In general for civilian carry,caliber can be a moot point.Normally a scumbag will stop when he's looking at a muzzle,but not always.A 380 is better than nothing and will work just fine if you know what to do with it.I like a 45,it's a round I shoot very well with in a platform I love.But,I can guarrantee I will drop you faster with a 22lr.


----------



## Leo (Jul 1, 2010)

I also love the .45. My EDC is the Taurus PT145 3rd gen.


----------



## berettabone (Jan 23, 2012)

Even though .380 ammo is getting expensive, I carry a Bodyguard .380..........I am a Beretta lover by heart, but the Bodyguard is very concealable with a front pocket Desantis holster.........500 rounds through, and not a hiccup...later serial number......it's not a firearm that you put thousands of rounds through, but for 15 yards or less, it does the trick.


----------



## hyfly1 (Jan 13, 2012)

usmcj said:


> 1. How can you gauge reliability by looking?
> 2. Shot placement will stop a maniac long before caliber will


I guage reliability by reading what other people have to say about their experiences. berettabone likes his Bodyguard .380, but he also notes that it is not a firearm you put thousands of rounds through. I like to practice with what I carry. I have put thousands of rounds through my Glock without a problem.

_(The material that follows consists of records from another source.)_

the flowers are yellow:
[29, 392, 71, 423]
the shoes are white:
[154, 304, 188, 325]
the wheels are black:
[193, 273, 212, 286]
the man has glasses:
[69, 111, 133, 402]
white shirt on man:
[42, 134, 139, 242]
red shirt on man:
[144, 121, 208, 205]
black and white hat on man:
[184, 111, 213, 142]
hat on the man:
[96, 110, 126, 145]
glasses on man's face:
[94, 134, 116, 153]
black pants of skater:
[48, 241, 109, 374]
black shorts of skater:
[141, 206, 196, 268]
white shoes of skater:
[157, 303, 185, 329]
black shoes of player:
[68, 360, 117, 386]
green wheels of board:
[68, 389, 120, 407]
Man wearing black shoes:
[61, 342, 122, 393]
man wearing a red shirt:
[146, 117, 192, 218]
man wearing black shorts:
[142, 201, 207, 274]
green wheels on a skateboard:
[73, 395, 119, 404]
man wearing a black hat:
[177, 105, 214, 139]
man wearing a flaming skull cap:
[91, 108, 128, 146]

I certainly agree that shot placement is important. At personal defense distances (usually 10 feet or less) I am confident in my abilities to hit the target. Anything much further than that and I will probably end up facing a jury. At that range, I want to have sufficient stopping power, since the time it takes for an attacker to close that distance is extremely short.

I don't claim to know what is best for you. I am just sharing my opinions of what is best for me.


----------



## berettabone (Jan 23, 2012)

I use my Bodyguard in the warm months, and I do practice with it, but when it gets cooler, I carry a Beretta 96.........


----------



## SigP229R (Jun 1, 2007)

_Around $400.00 is the FNP40 holds 14 rounds and is about the same size as the SigP229R. I'm 5'9" around 220 and can conceal it very easily._


----------